İnsan Kaynakları Müdürü olan Leyla Genç, çocuk sahibi olan çalışanların saygı duyulan hikâyeleri olduğuna dikkat çekiyor ve ekliyor; “Yöneticinize; ‘Dokuzdan altıya kadar çalıştım ama şimdi çıkmam gerekiyor çünkü bebek bakıcısını sadece bu saatler arasında ayarlayabiliyorum’ dediğinizde eve giden de doğal olarak siz oluyorsunuz” diyor.

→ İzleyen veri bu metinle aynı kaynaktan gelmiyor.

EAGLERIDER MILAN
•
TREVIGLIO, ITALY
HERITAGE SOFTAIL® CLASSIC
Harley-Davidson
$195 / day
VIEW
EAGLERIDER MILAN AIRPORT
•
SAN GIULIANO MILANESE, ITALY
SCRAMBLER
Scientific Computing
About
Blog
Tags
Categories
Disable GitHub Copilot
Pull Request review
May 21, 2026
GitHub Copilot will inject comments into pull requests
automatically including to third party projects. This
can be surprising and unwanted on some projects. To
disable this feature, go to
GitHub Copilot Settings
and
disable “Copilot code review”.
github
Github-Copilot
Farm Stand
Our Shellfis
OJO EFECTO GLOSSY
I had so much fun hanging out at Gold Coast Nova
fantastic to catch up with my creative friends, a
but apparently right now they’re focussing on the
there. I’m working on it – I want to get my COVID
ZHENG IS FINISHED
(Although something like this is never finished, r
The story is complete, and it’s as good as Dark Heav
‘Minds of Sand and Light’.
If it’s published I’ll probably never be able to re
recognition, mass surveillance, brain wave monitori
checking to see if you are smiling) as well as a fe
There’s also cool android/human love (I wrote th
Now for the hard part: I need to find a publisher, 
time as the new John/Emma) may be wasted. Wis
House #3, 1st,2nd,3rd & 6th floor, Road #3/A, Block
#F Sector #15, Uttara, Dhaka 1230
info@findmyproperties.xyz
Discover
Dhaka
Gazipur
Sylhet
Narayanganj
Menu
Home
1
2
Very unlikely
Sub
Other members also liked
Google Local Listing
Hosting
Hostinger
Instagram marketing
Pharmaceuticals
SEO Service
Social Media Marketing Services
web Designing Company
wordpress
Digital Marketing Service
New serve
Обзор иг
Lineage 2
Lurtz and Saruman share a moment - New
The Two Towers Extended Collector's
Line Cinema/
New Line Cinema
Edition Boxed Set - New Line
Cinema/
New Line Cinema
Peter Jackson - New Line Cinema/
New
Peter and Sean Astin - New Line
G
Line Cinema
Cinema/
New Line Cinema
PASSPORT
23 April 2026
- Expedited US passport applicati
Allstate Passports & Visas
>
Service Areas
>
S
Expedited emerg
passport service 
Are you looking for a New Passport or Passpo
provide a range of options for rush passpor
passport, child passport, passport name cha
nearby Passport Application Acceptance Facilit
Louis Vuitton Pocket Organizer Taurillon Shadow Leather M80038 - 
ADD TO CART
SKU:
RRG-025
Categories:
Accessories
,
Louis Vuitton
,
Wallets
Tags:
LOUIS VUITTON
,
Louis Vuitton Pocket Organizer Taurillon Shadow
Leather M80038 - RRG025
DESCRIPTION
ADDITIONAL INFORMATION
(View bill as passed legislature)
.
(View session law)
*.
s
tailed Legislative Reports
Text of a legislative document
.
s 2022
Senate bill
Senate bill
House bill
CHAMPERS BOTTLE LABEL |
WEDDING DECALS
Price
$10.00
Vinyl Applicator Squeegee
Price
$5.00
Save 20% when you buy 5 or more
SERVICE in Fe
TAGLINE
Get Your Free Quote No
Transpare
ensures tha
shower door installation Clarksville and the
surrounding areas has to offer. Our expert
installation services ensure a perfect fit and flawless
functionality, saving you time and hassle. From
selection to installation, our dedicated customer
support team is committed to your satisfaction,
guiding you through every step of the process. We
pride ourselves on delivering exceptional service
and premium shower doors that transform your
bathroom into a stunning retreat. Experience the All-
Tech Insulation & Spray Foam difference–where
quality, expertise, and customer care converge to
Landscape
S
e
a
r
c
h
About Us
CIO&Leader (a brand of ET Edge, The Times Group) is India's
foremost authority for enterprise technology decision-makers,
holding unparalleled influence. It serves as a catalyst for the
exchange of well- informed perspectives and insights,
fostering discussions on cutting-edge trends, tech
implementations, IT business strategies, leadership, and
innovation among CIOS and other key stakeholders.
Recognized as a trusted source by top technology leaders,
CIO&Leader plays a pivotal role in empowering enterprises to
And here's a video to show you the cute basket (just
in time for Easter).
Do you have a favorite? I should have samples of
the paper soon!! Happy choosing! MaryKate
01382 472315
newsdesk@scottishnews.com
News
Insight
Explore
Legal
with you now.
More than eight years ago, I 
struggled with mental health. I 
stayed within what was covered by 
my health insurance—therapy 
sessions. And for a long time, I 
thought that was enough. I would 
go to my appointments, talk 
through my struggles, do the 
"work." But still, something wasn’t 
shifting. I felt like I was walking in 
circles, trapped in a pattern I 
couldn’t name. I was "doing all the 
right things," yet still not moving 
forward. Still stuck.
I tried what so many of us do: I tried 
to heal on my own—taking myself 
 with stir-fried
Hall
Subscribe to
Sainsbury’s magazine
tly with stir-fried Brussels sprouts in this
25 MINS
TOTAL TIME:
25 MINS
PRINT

Sırada ise bu adaletsiz durumun peşini bırakmamış ve bir çözüm elde edene kadar sürecin sonuna kadar gitmiş bir kadın var. 40 yaşında bir bankacı olan Derya Arbaş çifte standarttan bunalmış ve konuyu insan kaynakları departmanına taşımış. “Başlangıçta birinin çocuğunun bale gösterisi olduğunda ve onlarla vardiyaları değişmemi istediklerinde bunu yadırgamadım ama sonra bu durum sıklaşmaya başladı ve bir yerden sonra da gerçekten can sıkıcı bir hal aldı” diyor. Derya, diğer çocuksuz iş arkadaşlarıyla birleşip, üst düzey yöneticisiyle konuşarak, bu zor süreci atlattıktan sonra herkes için adaletli çalışma saatleri olan bir mesai çizelgesi yürürlüğe koyulmuş.
Eskiden çok uluslu bir şirkette insan kaynakları yöneticisi olan, bugün ise kariyer danışmanlığı yapan Mirey Mizrahi’ye Derya’nın yaşadıklarını anlattığımda ise üst düzey yöneticiyle konuşmanın işe yaramış olmasına rağmen aslında en baştan kendi sınırlarınızı çizmenin ve bunu diretmenin önemini ve gerekliliğini vurguluyor; “Eğer iş arkadaşınız oğlunun futbol maçı için erken çıkmak zorundaysa, siz de kendi maçınızı yaratın. İşten her gün aynı saatte çıkmanızı gerektirecek bir kursa yazılın ama bununla birlikte işinizi de aksatmadığınızı gösterin. Ayrıca sizden daha kıdemli ama çocuksuz bir iş arkadaşı edinin ki patronunuza karşı size arka çıksın. Böylece siz de bir hayatınız olduğunu hatırlatmış olursunuz.”